- [Task objective]: Reproduce every line of the entries below word for word, in their original order.

[Provided data Boundary: Start]

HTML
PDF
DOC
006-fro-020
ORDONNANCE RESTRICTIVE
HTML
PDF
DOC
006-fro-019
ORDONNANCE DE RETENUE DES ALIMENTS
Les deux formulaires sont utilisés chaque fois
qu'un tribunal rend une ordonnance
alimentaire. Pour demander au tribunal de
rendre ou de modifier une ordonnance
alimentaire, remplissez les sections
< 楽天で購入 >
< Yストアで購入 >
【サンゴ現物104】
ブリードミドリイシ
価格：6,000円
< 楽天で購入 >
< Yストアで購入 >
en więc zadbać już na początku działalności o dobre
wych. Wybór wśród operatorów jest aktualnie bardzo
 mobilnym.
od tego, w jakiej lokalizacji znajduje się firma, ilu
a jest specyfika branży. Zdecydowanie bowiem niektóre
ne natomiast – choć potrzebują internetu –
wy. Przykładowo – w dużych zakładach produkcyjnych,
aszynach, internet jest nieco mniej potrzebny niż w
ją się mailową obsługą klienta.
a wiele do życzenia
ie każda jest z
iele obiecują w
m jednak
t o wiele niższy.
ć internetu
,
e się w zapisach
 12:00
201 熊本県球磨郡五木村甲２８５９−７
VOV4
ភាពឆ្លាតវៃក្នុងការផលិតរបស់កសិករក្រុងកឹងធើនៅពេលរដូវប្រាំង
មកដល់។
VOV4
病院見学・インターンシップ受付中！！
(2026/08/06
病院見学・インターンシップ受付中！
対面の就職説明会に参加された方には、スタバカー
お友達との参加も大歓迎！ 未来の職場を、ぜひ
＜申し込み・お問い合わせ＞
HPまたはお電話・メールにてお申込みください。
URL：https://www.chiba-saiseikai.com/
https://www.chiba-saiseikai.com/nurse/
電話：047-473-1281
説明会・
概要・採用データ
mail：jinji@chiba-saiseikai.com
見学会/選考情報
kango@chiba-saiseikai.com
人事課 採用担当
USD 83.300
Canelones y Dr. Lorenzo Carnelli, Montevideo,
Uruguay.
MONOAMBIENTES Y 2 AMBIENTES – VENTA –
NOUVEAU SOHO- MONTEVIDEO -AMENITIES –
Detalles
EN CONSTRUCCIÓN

[Provided data Boundary: End]

- [Result]:
HTML
PDF
DOC
006-fro-020
ORDONNANCE RESTRICTIVE
HTML
PDF
DOC
006-fro-019
ORDONNANCE DE RETENUE DES ALIMENTS
Les deux formulaires sont utilisés chaque fois
qu'un tribunal rend une ordonnance
alimentaire. Pour demander au tribunal de
rendre ou de modifier une ordonnance
alimentaire, remplissez les sections
< 楽天で購入 >
< Yストアで購入 >
【サンゴ現物104】
ブリードミドリイシ
価格：6,000円
< 楽天で購入 >
< Yストアで購入 >
en więc zadbać już na początku działalności o dobre
wych. Wybór wśród operatorów jest aktualnie bardzo
 mobilnym.
od tego, w jakiej lokalizacji znajduje się firma, ilu
a jest specyfika branży. Zdecydowanie bowiem niektóre
ne natomiast – choć potrzebują internetu –
wy. Przykładowo – w dużych zakładach produkcyjnych,
aszynach, internet jest nieco mniej potrzebny niż w
ją się mailową obsługą klienta.
a wiele do życzenia
ie każda jest z
iele obiecują w
m jednak
t o wiele niższy.
ć internetu
,
e się w zapisach
 12:00
201 熊本県球磨郡五木村甲２８５９−７
VOV4
ភាពឆ្លាតវៃក្នុងការផលិតរបស់កសិករក្រុងកឹងធើនៅពេលរដូវប្រាំង
មកដល់។
VOV4
病院見学・インターンシップ受付中！！
(2026/08/06
病院見学・インターンシップ受付中！
対面の就職説明会に参加された方には、スタバカー
お友達との参加も大歓迎！ 未来の職場を、ぜひ
＜申し込み・お問い合わせ＞
HPまたはお電話・メールにてお申込みください。
URL：https://www.chiba-saiseikai.com/
https://www.chiba-saiseikai.com/nurse/
電話：047-473-1281
説明会・
概要・採用データ
mail：jinji@chiba-saiseikai.com
見学会/選考情報
kango@chiba-saiseikai.com
人事課 採用担当
USD 83.300
Canelones y Dr. Lorenzo Carnelli, Montevideo,
Uruguay.
MONOAMBIENTES Y 2 AMBIENTES – VENTA –
NOUVEAU SOHO- MONTEVIDEO -AMENITIES –
Detalles
EN CONSTRUCCIÓN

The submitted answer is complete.